For the penalties of being a Roman Catholic in
England were enough to make an ambitious father dread recusancy in his
son.
Though a gentleman or a nobleman ran no risk of being hanged,
quartered, disembowelled and subjected to such punishments as were dealt
out to active and dangerous priests, he was regarded as a traitor if he
acknowledged himself to be a Romanist. At any moment of anti-Catholic
excitement he might be arrested and clapped into prison. Drearier than
prison must have been his social isolation. For he was cut off from his
generation and had no real part in the life of England. Under the laws
of James he was denied any share in the Government, could hold no public
office, practise no profession.

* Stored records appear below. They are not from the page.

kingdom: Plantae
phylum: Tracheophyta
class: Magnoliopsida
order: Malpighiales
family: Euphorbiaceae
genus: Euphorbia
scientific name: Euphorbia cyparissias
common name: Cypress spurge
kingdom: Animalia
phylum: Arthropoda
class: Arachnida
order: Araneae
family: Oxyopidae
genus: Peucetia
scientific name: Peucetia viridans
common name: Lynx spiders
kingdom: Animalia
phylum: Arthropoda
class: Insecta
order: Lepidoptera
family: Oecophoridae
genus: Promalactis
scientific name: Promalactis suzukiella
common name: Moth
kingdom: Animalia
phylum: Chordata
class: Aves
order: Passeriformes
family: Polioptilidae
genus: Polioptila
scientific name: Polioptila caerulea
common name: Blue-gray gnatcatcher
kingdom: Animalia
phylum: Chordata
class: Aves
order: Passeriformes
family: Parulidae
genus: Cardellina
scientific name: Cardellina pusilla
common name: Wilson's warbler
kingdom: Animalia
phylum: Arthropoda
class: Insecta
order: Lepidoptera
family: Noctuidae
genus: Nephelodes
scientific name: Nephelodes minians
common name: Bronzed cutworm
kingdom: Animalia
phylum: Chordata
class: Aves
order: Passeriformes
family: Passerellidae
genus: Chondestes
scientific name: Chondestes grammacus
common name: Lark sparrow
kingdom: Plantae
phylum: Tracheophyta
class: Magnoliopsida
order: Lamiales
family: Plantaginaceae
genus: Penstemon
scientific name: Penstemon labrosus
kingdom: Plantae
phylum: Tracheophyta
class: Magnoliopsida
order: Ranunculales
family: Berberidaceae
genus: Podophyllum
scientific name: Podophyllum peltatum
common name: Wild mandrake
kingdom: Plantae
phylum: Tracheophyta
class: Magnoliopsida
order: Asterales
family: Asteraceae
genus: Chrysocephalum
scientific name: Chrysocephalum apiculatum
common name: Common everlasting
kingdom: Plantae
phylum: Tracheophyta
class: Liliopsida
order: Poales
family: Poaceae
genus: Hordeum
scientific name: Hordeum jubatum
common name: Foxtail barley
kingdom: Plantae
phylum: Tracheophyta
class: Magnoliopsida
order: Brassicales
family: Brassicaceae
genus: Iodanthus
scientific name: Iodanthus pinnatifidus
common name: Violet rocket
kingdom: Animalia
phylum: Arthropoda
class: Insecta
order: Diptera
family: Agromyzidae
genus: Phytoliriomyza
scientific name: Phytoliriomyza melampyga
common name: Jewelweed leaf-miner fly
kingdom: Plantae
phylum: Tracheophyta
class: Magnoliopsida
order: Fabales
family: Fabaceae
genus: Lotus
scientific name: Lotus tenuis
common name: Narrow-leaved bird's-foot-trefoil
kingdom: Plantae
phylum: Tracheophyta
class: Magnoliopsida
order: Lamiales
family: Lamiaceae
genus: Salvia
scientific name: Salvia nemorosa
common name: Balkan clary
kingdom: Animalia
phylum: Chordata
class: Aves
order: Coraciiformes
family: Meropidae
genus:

Neither law nor medicine, nor parliament
nor the army, nor the university, was open to him. Banished from London
and the Court, shunned by his contemporaries, he lurked in some country
house, now miserably lonely, now plagued by officers in search of
priests. At last, generally, he went abroad, and wandered out his life,
an exile, despised by his countrymen, who met him hanging on at foreign
Courts; or else he sought a monastery and was buried there. To be sure,
the laws against recusants were not uniformly enforced; papistry in
favourites and friends of the king was winked at, and the rich noblemen,
who were able to pay fines, did not suffer much.